■ YOUR GOAL: List every line in this data where the string "Harris" occurs.

■ TASK INPUTS:
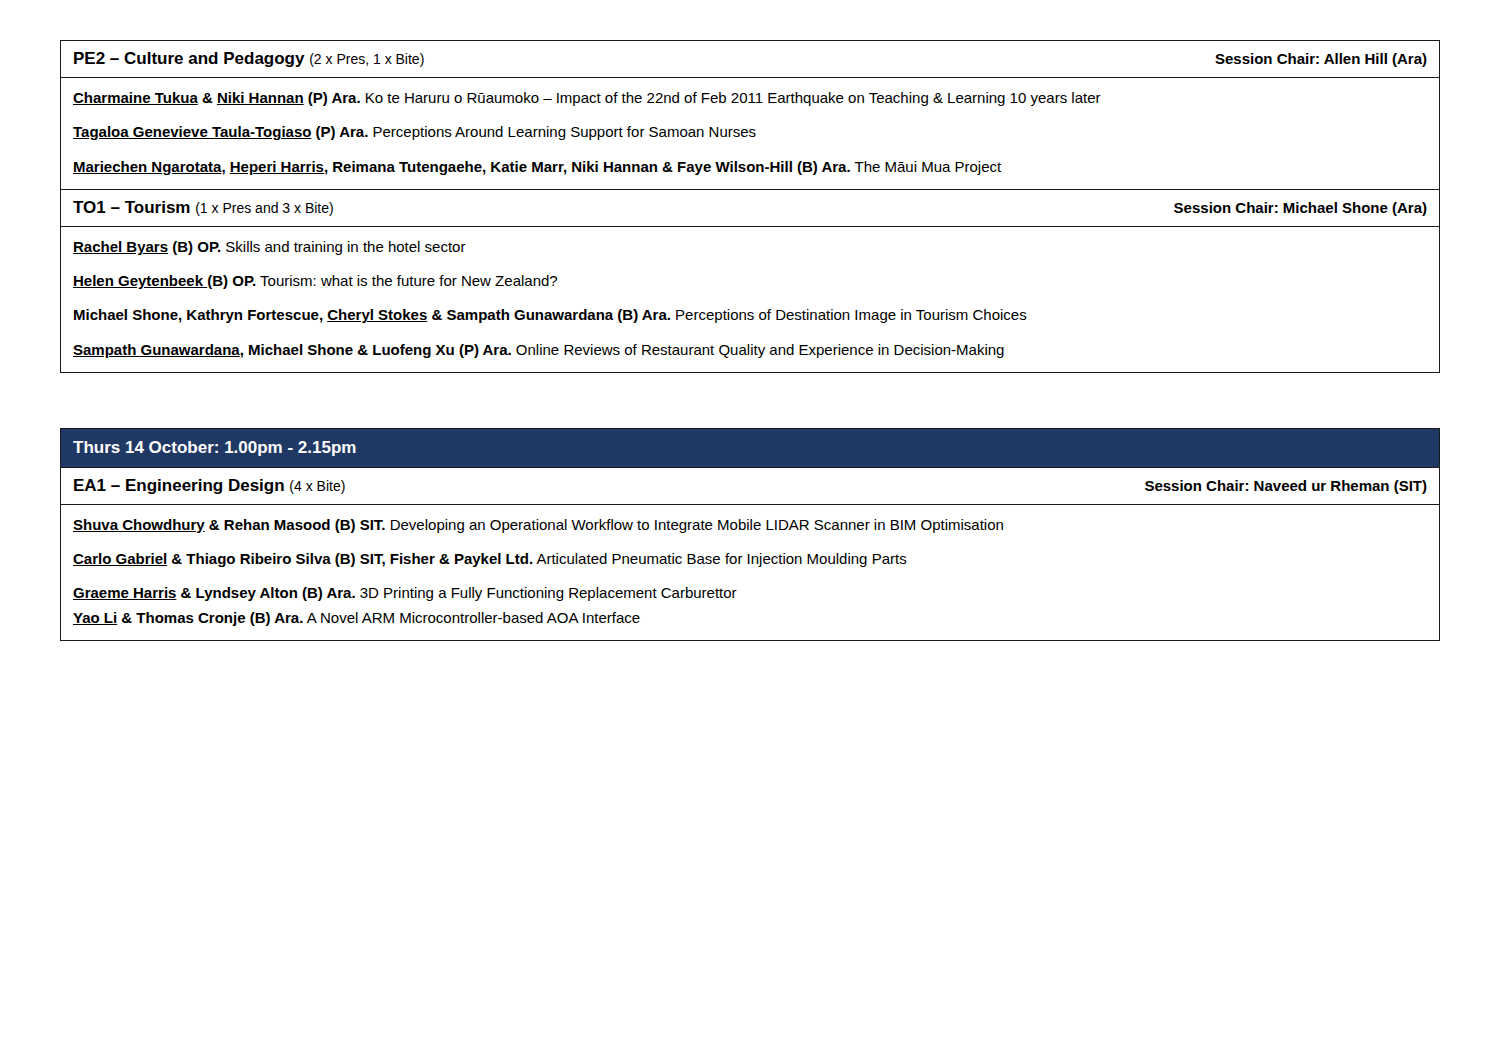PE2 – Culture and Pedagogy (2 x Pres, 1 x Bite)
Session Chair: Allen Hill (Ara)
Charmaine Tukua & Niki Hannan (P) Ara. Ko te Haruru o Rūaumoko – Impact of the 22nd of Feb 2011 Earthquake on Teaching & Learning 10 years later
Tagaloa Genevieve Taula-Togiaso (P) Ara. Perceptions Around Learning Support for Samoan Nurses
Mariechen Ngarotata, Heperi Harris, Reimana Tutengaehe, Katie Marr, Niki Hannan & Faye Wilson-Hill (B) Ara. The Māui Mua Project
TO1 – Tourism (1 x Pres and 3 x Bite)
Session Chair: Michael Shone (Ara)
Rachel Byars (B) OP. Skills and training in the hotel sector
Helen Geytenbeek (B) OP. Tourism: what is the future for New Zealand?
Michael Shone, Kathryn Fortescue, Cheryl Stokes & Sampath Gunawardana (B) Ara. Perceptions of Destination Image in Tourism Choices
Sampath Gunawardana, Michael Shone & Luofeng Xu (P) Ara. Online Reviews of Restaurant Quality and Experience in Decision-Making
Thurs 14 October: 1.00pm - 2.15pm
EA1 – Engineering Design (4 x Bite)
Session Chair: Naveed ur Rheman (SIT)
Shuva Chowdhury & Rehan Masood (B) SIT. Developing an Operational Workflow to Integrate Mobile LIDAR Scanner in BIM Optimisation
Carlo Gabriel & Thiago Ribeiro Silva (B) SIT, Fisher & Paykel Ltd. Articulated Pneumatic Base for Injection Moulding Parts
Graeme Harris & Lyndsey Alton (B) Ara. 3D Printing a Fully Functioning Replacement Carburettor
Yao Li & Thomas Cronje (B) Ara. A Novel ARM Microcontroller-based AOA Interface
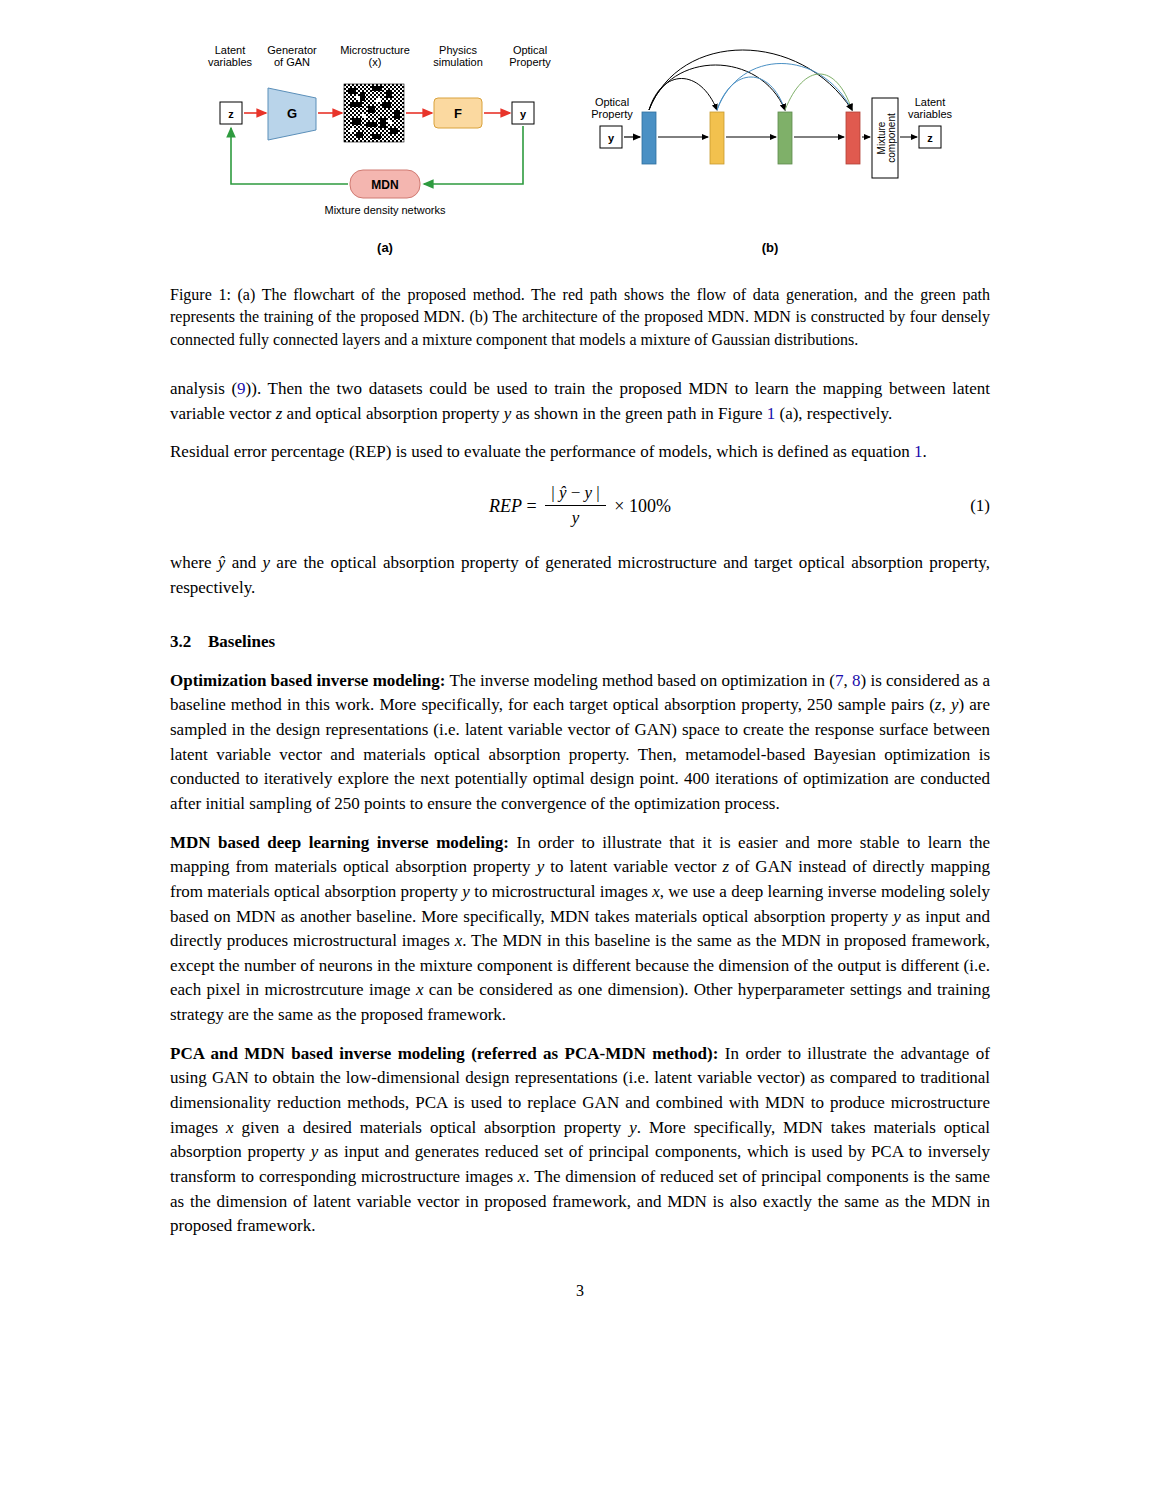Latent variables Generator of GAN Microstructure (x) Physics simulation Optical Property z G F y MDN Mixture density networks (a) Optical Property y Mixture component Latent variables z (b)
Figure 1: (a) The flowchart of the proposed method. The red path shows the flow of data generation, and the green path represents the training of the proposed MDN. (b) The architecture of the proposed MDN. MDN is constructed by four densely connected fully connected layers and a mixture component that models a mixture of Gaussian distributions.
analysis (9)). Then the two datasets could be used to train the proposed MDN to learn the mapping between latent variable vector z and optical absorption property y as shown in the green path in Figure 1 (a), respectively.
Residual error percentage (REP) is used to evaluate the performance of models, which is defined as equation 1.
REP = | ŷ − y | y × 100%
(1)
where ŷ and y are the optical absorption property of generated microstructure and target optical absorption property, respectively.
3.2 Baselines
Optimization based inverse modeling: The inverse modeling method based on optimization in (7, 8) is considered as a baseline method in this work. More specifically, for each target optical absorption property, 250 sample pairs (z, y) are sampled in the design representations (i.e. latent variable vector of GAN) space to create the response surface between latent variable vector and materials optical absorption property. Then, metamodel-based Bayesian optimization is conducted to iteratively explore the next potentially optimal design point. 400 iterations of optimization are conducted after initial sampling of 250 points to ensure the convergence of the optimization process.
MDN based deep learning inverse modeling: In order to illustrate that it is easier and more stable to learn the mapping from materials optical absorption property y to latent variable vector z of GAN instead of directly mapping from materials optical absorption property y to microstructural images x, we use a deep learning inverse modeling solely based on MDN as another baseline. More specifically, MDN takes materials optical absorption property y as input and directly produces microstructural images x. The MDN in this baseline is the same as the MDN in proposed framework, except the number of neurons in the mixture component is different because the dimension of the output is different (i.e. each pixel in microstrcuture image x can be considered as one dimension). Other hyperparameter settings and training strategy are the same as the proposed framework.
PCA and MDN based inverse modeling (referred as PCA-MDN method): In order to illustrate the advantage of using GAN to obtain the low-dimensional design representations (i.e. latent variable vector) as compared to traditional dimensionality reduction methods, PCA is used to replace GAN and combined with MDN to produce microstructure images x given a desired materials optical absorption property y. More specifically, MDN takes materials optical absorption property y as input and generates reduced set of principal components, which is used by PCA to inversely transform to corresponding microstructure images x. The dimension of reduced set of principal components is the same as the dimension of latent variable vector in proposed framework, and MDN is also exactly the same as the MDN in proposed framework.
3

■ REPLY TO THE EXERCISE:
Mariechen Ngarotata, Heperi Harris, Reimana Tutengaehe, Katie Marr, Niki Hannan & Faye Wilson-Hill (B) Ara. The Māui Mua Project
Graeme Harris & Lyndsey Alton (B) Ara. 3D Printing a Fully Functioning Replacement Carburettor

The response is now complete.